Greenfield FDI projects in Ireland fell 22% to 114 in 2007, following a decline of 25% in 2006 to 146. Greenfield projects in Romania rose from 116 in 2003 to 366 in 2007 while in the same period, the number of Polish projects rose from 154 to 333.

The greenfield indicator is a crude one but the value ranking can give a distorted picture because of fund movements by existing multinationals in a country.

Rich nations dominated the top rankings mainly because of  record cross-border M&A activity of more than $1,600bn last year. Private equity funds accounted for a highest-ever $460bn of that. The role of sovereign wealth funds in direct investment was $10bn.

The report says Denis O'Brien's Digicel investment in Papua New Guinea contributed to increased FDI in that host economy while for example, in Jamaica, Digicel had 1.9 million customers by 2008, equivalent to 82% of the country’s mobile market and 72% of the total population.

The WIPS results survey, based on 226 responses to queries sent to the world´s largest TNCs, indicates that a majority of respondent companies still plan to increase their international investment expenditures, albeit at a more moderate level, over the next three years. This is largely due to an underlying and persistent trend towards expanding the share of TNC production, employment, and sales abroad. This trend towards internationalization will affect all corporate functions, including research and development (R&D) and decision-making centres, which so far have tended to remain in TNCs´ home countries.

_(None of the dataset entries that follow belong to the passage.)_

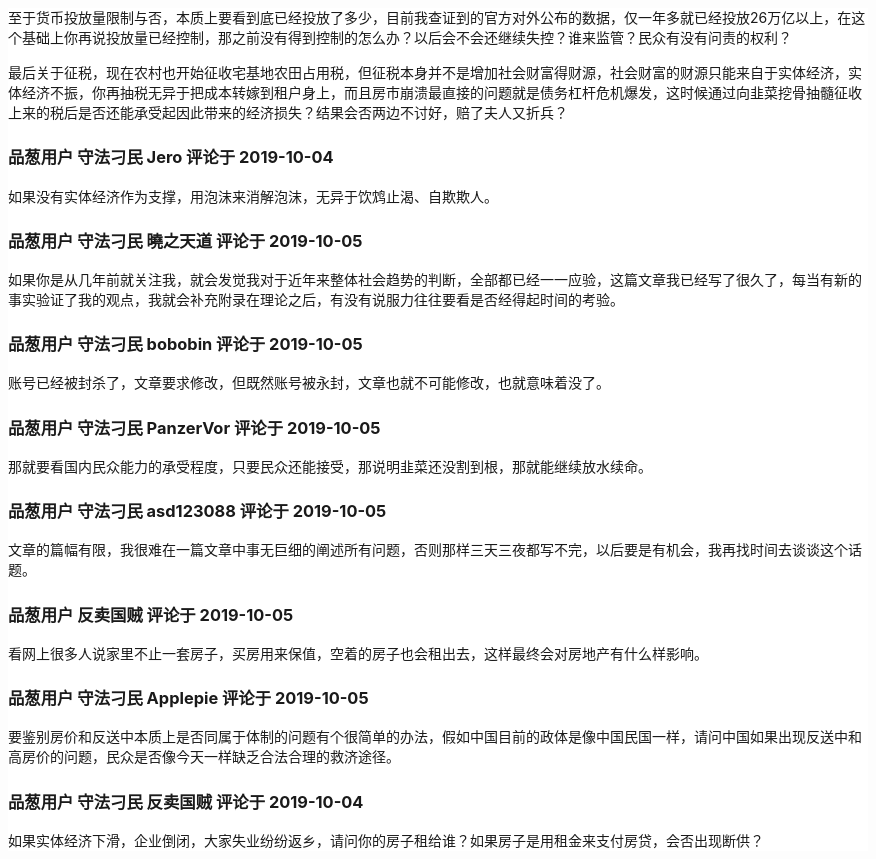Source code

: 至于货币投放量限制与否，本质上要看到底已经投放了多少，目前我查证到的官方对外公布的数据，仅一年多就已经投放26万亿以上，在这个基础上你再说投放量已经控制，那之前没有得到控制的怎么办？以后会不会还继续失控？谁来监管？民众有没有问责的权利？  
  
最后关于征税，现在农村也开始征收宅基地农田占用税，但征税本身并不是增加社会财富得财源，社会财富的财源只能来自于实体经济，实体经济不振，你再抽税无异于把成本转嫁到租户身上，而且房市崩溃最直接的问题就是债务杠杆危机爆发，这时候通过向韭菜挖骨抽髓征收上来的税后是否还能承受起因此带来的经济损失？结果会否两边不讨好，赔了夫人又折兵？
        


            
### 品葱用户 **守法刁民 Jero** 评论于 2019-10-04
        
如果没有实体经济作为支撑，用泡沫来消解泡沫，无异于饮鸩止渴、自欺欺人。
        


            
### 品葱用户 **守法刁民 曉之天道** 评论于 2019-10-05
        
如果你是从几年前就关注我，就会发觉我对于近年来整体社会趋势的判断，全部都已经一一应验，这篇文章我已经写了很久了，每当有新的事实验证了我的观点，我就会补充附录在理论之后，有没有说服力往往要看是否经得起时间的考验。
        


            
### 品葱用户 **守法刁民 bobobin** 评论于 2019-10-05
        
账号已经被封杀了，文章要求修改，但既然账号被永封，文章也就不可能修改，也就意味着没了。
        


            
### 品葱用户 **守法刁民 PanzerVor** 评论于 2019-10-05
        
那就要看国内民众能力的承受程度，只要民众还能接受，那说明韭菜还没割到根，那就能继续放水续命。
        


            
### 品葱用户 **守法刁民 asd123088** 评论于 2019-10-05
        
文章的篇幅有限，我很难在一篇文章中事无巨细的阐述所有问题，否则那样三天三夜都写不完，以后要是有机会，我再找时间去谈谈这个话题。
        


            
### 品葱用户 **反卖国贼** 评论于 2019-10-05
        
看网上很多人说家里不止一套房子，买房用来保值，空着的房子也会租出去，这样最终会对房地产有什么样影响。
        


            
### 品葱用户 **守法刁民 Applepie** 评论于 2019-10-05
        
要鉴别房价和反送中本质上是否同属于体制的问题有个很简单的办法，假如中国目前的政体是像中国民国一样，请问中国如果出现反送中和高房价的问题，民众是否像今天一样缺乏合法合理的救济途径。
        


            
### 品葱用户 **守法刁民 反卖国贼** 评论于 2019-10-04
        
如果实体经济下滑，企业倒闭，大家失业纷纷返乡，请问你的房子租给谁？如果房子是用租金来支付房贷，会否出现断供？
        

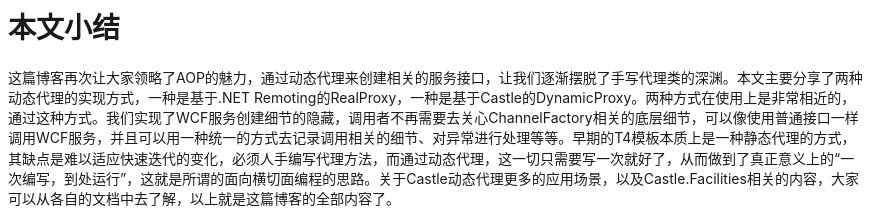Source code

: # 本文小结

这篇博客再次让大家领略了AOP的魅力，通过动态代理来创建相关的服务接口，让我们逐渐摆脱了手写代理类的深渊。本文主要分享了两种动态代理的实现方式，一种是基于.NET Remoting的RealProxy，一种是基于Castle的DynamicProxy。两种方式在使用上是非常相近的，通过这种方式。我们实现了WCF服务创建细节的隐藏，调用者不再需要去关心ChannelFactory相关的底层细节，可以像使用普通接口一样调用WCF服务，并且可以用一种统一的方式去记录调用相关的细节、对异常进行处理等等。早期的T4模板本质上是一种静态代理的方式，其缺点是难以适应快速迭代的变化，必须人手编写代理方法，而通过动态代理，这一切只需要写一次就好了，从而做到了真正意义上的“一次编写，到处运行”，这就是所谓的面向横切面编程的思路。关于Castle动态代理更多的应用场景，以及Castle.Facilities相关的内容，大家可以从各自的文档中去了解，以上就是这篇博客的全部内容了。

Analysis by home region shows the quickly growing international ambitions of companies from the developing world, particularly Asia, while FDI prospects for companies from developed countries, especially North American and Japan, have dimmed as compared to a year ago. Although still very focused on investing in their home regions, companies are expressing a growing interest in "far-shore" investments, providing evidence of a gradual extension of their strategic scope.

Five very large countries are considered by large TNCs as the most attractive destinations for future foreign investment: China, India, the United States, the Russian Federation, and Brazil. Their rankings are unchanged from last year´s survey. However, the Russian Federation and Brazil have caught up noticeably in attractiveness. It is noteworthy that four of the five top destinations are the emerging economies known collectively as BRICs (Brazil, Russia, India, and China).

Location criteria in order of importance, 2008-1010 (Per cent of responses to the UNCTAD survey)

Among the top 15 destination countries, Vietnam again ranks 6th; Germany and Indonesia have improved to 7th and 8th, respectively. Australia, the United Kingdom, Poland, and France have declined slightly in the rankings but still remain in the top 15. Newcomers to the top 15 are South Africa, Canada, and Turkey. Market growth, market size, and access to international/regional markets are by far the most important factors influencing companies´ choices of investment location (50% of answers combined), followed by quality of business environment, including availability of skilled labour (8%), suppliers (6%), and adequate infrastructure (7%). The legal environment and government effectiveness were also mentioned frequently by TNCs responding to the survey. Availability of cheap labour, although not a negligible factor on average (8% of responses), appears to be a major determinant only for a few labour-intensive manufacturing activities such as garment production.